I’ve been a social activist since I was a child. My father is a lawyer, and he’s involved with the defense of labor rights and the rights of poor communities in my country. From him, I learned that you have to take action against problems, especially against the environmental problems that affect our lives so directly. It’s my life’s work. In our city, the environmental problems have become so obvious that they are common knowledge. You only need a tiny spark of social consciousness to become an activist.
What was the first step you took?
I was convinced that this work was worth the trouble, convinced in the heart and in the head that it was possible to change the social and environmental conditions in Chimbote. I worked for greater public recognition of the environmental problems. I also worked with the communities of Chimbote to develop their self-esteem, their sense of strength, their faith in their own rights and their citizenship. I helped develop training programs that helped empower them and strengthen their ability to negotiate on equal footing with the government. They stopped being survivors and started being full citizens.
How did you convince some of the fishmeal producers to change their methods?
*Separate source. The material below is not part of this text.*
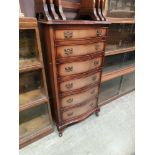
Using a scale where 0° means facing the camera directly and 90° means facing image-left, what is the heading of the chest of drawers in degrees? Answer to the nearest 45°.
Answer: approximately 315°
We showed them it was profitable to invest in clean technology. It reduces the losses in their entire production process, they save on raw materials, improve their productivity, lower their costs — and they don’t harm the environment or the health of the communities. They can quickly recoup the investment they make in the new technology, since it generates more profits for them. And the conditions of the international markets, the international environmental rules, have gradually become stricter. Producers are being forced to change their behavior, to take a new approach to business and social responsibility. However, the majority of producers — about 60 percent — are still using obsolete technology.
I understand that now you’re talking with larger fishmeal producers. What is your strategy with them?
Through the School of Leaders for Local Development, I’ve organized conferences between [these larger producers] and socially responsible businesses. The businesses talk about their successful experiences and demonstrate that environmental investments are a profitable and sustainable business strategy.
Did your year in prison change the way you do your work?
It’s reinforced my convictions. When I got out of prison, I didn’t doubt for a moment that I would continue in Chimbote. I had more vigor and certainty than ever. But it did change my confrontational strategy. It gave me the opportunity to travel outside my country [to visit international activists who had fought for her and her husband's release] and see another dimension of environmental campaigns, one that achieved greater success through strategic planning and negotiation. Because the violations of human rights were so serious during the [Alberto] Fujimori dictatorship, continuing in the original way would have been a grave personal and institutional risk.
What does this prize mean for your work?
It’s a chance to put the environmental issues of my country on the international scene and to form alliances that can give us technical and financial help in continuing our work — our campaign to make Chimbote a city of life. We have a lot of opportunities, like the restoration of Ferrol Bay and the valuable ecosystem in the Villa Maria wetlands. We’d also like to start monitoring programs for air quality and environmental health, to improve the quality of life of the population.
The recognition isn’t just personal, it’s for a big team, for my companeros and companeras at NATURA who have great spirit and courage — and, above all, a great desire for service and love for others.
How do you plan to spend the money?
I’d like to use it as seed money for a sustainable development fund, to help fulfill the promise of other institutions, people, and international organizations that want to solve urban environmental problems and empower the communities that confront them.